__What to do__.
A: Answer these questions from the oyster text:
(i) Which English coasts are most celebrated for oysters?
(ii) How much white stock do the scalloped oysters call for?
(iii) How many persons is the dish sufficient for?
B: In the oyster text, rewrite everything from "INGREDIENTS.—Oysters, say 1" down to "quantity, 3s. 6d.", swapping "bread crumbs" for "cracker crumbs" each time it occurs.
C: Pick up the oyster text where it stops and carry it on.

__Source extract__.

┌────────

THE EDIBLE OYSTER:—This shell-fish is almost universally distributed near the shores of seas in all latitudes, and they especially abound on the coasts of France and Britain. The coasts most celebrated, in England, for them, are those of Essex and Suffolk. Here they are dredged up by means of a net with an iron scraper at the mouth, that is dragged by a rope from a boat over the beds. As soon as taken from their native beds, they are stored in pits, formed for the purpose, furnished with sluices, through which, at the spring tides, the water is suffered to flow. This water, being stagnant, soon becomes green in warm weather; and, in a few days afterwards, the oysters acquire the same tinge, which increases their value in the market. They do not, however, attain their perfection and become fit for sale till the end of six or eight weeks. Oysters are not considered proper for the table till they are about a year and a half old; so that the brood of one spring are not to be taken for sale, till, at least, the September twelvemonth afterwards.

SCALLOPED OYSTERS.

I.

INGREDIENTS.—Oysters, say 1 pint, 1 oz. butter, flour, 2 tablespoonfuls of white stock, 2 tablespoonfuls of cream; pepper and salt to taste; bread crumbs, oiled butter.

Mode.—Scald the oysters in their own liquor, take them out, beard them, and strain the liquor free from grit. Put 1 oz. of batter into a stewpan; when melted, dredge in sufficient flour to dry it up; add the stock, cream, and strained liquor, and give one boil. Put in the oysters and seasoning; let them gradually heat through, but not boil. Have ready the scallop-shells buttered; lay in the oysters, and as much of the liquid as they will hold; cover them over with bread crumbs, over which drop a little oiled butter. Brown them in the oven, or before the fire, and serve quickly, and very hot.

Time.—Altogether, 1/4 hour.

Average cost for this quantity, 3s. 6d.

Sufficient for 5 or 6 persons.

II.

└────────

__Pixel coordinate listings__.

┌────────

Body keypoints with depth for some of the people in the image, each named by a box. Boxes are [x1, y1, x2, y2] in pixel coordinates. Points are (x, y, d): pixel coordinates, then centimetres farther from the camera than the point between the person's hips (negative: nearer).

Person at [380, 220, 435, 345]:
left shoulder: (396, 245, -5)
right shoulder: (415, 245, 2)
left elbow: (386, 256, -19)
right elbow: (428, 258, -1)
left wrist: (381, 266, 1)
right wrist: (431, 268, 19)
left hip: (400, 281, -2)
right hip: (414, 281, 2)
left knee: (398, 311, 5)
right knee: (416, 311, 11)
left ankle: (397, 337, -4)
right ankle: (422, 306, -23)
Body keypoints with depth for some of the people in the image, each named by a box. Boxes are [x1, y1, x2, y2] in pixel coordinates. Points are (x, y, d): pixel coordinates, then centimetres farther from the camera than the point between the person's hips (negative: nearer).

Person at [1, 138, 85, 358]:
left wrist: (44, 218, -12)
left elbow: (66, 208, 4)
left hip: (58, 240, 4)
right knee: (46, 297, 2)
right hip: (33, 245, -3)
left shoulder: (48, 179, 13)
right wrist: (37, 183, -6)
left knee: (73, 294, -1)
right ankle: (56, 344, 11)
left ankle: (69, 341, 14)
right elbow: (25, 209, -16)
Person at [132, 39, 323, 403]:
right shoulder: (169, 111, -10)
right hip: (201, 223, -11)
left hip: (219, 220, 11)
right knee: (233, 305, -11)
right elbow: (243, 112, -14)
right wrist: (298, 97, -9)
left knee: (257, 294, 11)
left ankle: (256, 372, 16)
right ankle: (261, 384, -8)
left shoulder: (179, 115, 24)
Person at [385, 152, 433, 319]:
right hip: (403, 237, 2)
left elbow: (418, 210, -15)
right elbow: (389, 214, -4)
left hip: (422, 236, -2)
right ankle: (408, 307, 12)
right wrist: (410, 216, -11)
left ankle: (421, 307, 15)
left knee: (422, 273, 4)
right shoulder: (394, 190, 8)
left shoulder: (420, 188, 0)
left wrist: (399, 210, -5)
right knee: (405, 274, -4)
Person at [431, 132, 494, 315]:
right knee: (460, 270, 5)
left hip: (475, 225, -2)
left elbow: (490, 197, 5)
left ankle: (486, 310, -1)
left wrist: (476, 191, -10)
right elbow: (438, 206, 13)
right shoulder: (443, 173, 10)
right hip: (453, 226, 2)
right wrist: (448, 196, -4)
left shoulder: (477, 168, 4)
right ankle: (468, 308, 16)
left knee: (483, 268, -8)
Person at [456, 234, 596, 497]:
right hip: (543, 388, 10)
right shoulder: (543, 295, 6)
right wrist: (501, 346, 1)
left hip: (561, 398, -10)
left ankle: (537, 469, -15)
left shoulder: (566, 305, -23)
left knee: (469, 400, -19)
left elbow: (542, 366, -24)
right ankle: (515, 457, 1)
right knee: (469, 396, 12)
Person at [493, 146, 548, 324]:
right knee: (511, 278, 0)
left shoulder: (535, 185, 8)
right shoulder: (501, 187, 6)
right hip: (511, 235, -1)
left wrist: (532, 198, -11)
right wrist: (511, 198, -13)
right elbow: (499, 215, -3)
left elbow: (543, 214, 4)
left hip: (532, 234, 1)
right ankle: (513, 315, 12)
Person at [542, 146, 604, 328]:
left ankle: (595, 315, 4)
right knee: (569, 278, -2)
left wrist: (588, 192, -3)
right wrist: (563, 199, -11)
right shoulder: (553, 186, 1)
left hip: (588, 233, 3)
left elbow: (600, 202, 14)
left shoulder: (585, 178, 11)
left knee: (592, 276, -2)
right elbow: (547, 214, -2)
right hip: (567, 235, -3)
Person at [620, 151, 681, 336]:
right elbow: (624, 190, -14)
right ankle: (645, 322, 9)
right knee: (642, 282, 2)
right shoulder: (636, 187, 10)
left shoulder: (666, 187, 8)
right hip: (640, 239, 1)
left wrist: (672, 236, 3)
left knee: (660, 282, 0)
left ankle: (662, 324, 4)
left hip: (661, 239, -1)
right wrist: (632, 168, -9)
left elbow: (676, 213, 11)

└────────

__Written responses__.
A:
(i) Essex and Suffolk
(ii) 2 tablespoonfuls
(iii) 5 or 6 persons

B:
INGREDIENTS.—Oysters, say 1 pint, 1 oz. butter, flour, 2 tablespoonfuls of white stock, 2 tablespoonfuls of cream; pepper and salt to taste; cracker crumbs, oiled butter.

Mode.—Scald the oysters in their own liquor, take them out, beard them, and strain the liquor free from grit. Put 1 oz. of batter into a stewpan; when melted, dredge in sufficient flour to dry it up; add the stock, cream, and strained liquor, and give one boil. Put in the oysters and seasoning; let them gradually heat through, but not boil. Have ready the scallop-shells buttered; lay in the oysters, and as much of the liquid as they will hold; cover them over with cracker crumbs, over which drop a little oiled butter. Brown them in the oven, or before the fire, and serve quickly, and very hot.

Time.—Altogether, 1/4 hour.

Average cost for this quantity, 3s. 6d.

C:
Prepare the oysters as in the preceding recipe, and put them in a scallop-shell or saucer, and between each layer sprinkle over a few bread crumbs, pepper, salt, and grated nutmeg; place small pieces of butter over, and bake before the fire in a Dutch oven. Put sufficient bread crumbs on the top to make a smooth surface, as the oysters should not be seen.

Time.—About 1/4 hour.

Average cost, 3s. 2d.

Seasonable from September to April.

STEWED OYSTERS.

  1. INGREDIENTS.—1 pint of oysters, 1 oz. of butter, flour, 1/3 pint of cream; cayenne and salt to taste; 1 blade of pounded mace.

 Mode.—Scald the oysters in their own liquor, take them out, beard them, and strain the liquor; put the butter into a stewpan, dredge in sufficient flour to dry it up, add the oyster-liquor and mace, and stir it over a sharp fire with a wooden spoon; when it comes to a boil, add the cream, oysters, and seasoning. Let all simmer for 1 or 2 minutes, but not longer, or the oysters would harden. Serve on a hot dish, and garnish with croutons, or toasted sippets of bread. A small piece of lemon-peel boiled with the oyster-liquor, and taken out before the cream is added, will be found an improvement.

 Time.—Altogether 15 minutes.

 Average cost for this quantity, 3s. 6d.

 Seasonable from September to April.

 Sufficient for 6 persons.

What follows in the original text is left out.